Since we are US citizens, the US requires us to declare and pay tax on our global income. We pay taxes on our Indian income in India and include that in our tax filings to the US government.

Does Spain have the same requirement regarding global income?
Which country would we have to pay global taxes in, Spain or the US? Both?
Since the US tax levels are lower than Spain, will we have to pay the difference in Spain? How would this work?

I'm not opposed to paying taxes at all. If you make lots of money, you should pay lots of tax! That's one of those "good problems" to have!

I'm just trying to understand how it would work for us.

Greatly appreciate any advice!


----------



## Bevdeforges (Nov 16, 2007)

The US is the only country that insists on taxing their citizens no matter where in the world they live.

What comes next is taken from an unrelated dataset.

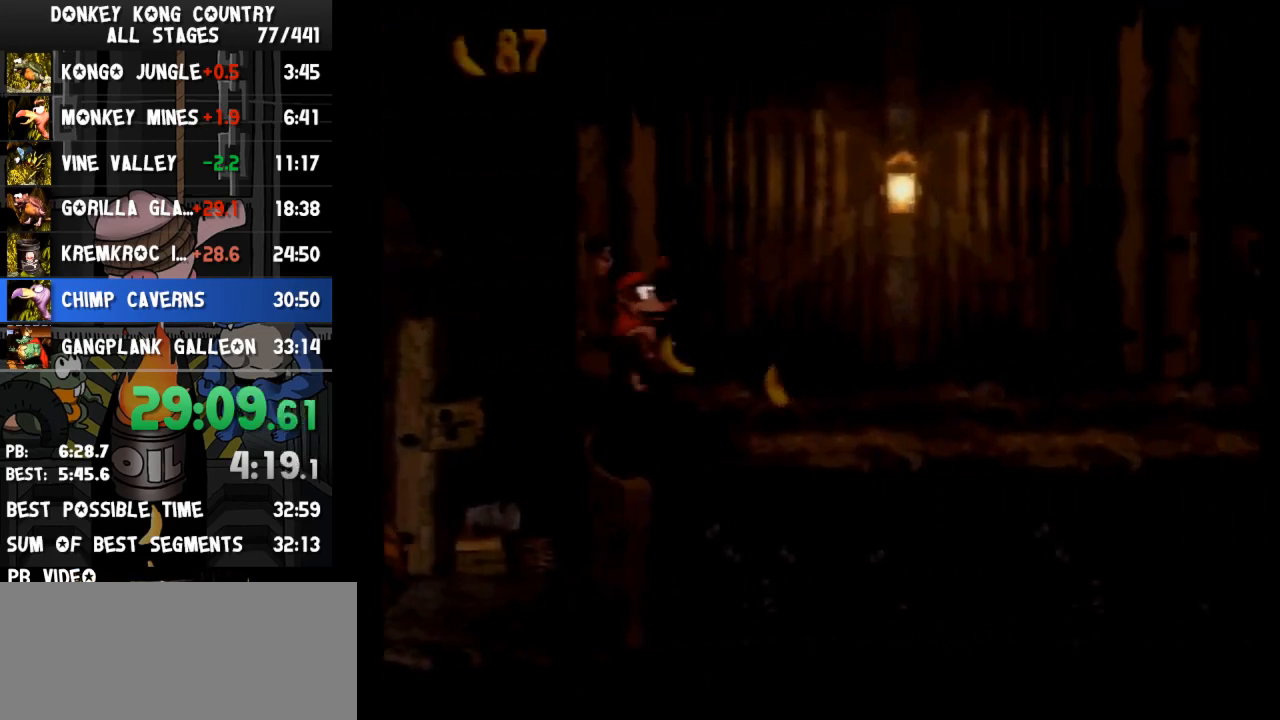
{"buttons": ["B", "Y", "DPAD_RIGHT"], "events": [[33, "Y", "down"], [333, "B", "down"]]}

I assume you are taking the Foreign Tax Credit on your income from India - but if you're working in India and drawing wages, you may also be using the Foreign Earned Income Exclusion to avoid double taxation.

There is an income tax treaty between the US and Spain and that will determine how you avoid double taxation and which country will have the "primary" claim on taxing your income from various locations. 




__





Spain - Tax Treaty Documents | Internal Revenue Service


Spain - Tax Treaty Documents




www.irs.gov





Depending on what kind of income you are getting (i.e. salary, investment income, rental income, pension etc.) normally your country of residence gets first dibs, though not always. The "other" country may grant a tax credit in the amount of tax you paid to your country of residence, or they may have a different way of handling things. But in any case, you usually can avoid paying double taxes on the same income, though in total you may wind up paying the higher rate on any given amount of income.


----------



## Moulard (Feb 3, 2017)

Taxation of your US sourced income would be governed by the US-Spain tax treaty which Bev has linked to above. As you are aware the US will tax you on your global income by virtue of your citizenship, and this will continue. If you are not earning any income in Spain given the non-lucrative visa, then your US taxes are not likely to be impacted much - except perhaps reporting Spanish bank account and interest reporting.

I am not familiar with Spanish taxes, but I would assume that once you are a tax resident of Spain you would report your global income to Spanish tax authorities by virtue of your tax residency. 

Taxation of your Indian sourced income would be governed by the India-Spain tax treaty. A quick skim of the new protocol that came into force in 2019 suggests that for Indian sourced income or capital gains Spain will allow a deduction from Spanish taxes equal to the amount of income tax paid in India.

The India - Spain tax treaty can be sourced here...





International Taxation >Double Taxation Avoidance Agreements







www.incometaxindia.gov.in





On the Indian side, once you are no longer deemed a tax resident you Indian sourced income would be taxed at the Non-Resident rate.


----------



## bomzi508 (Jun 15, 2021)

Thank you for the great info! I'll look through these and have a chat with my ca.


----------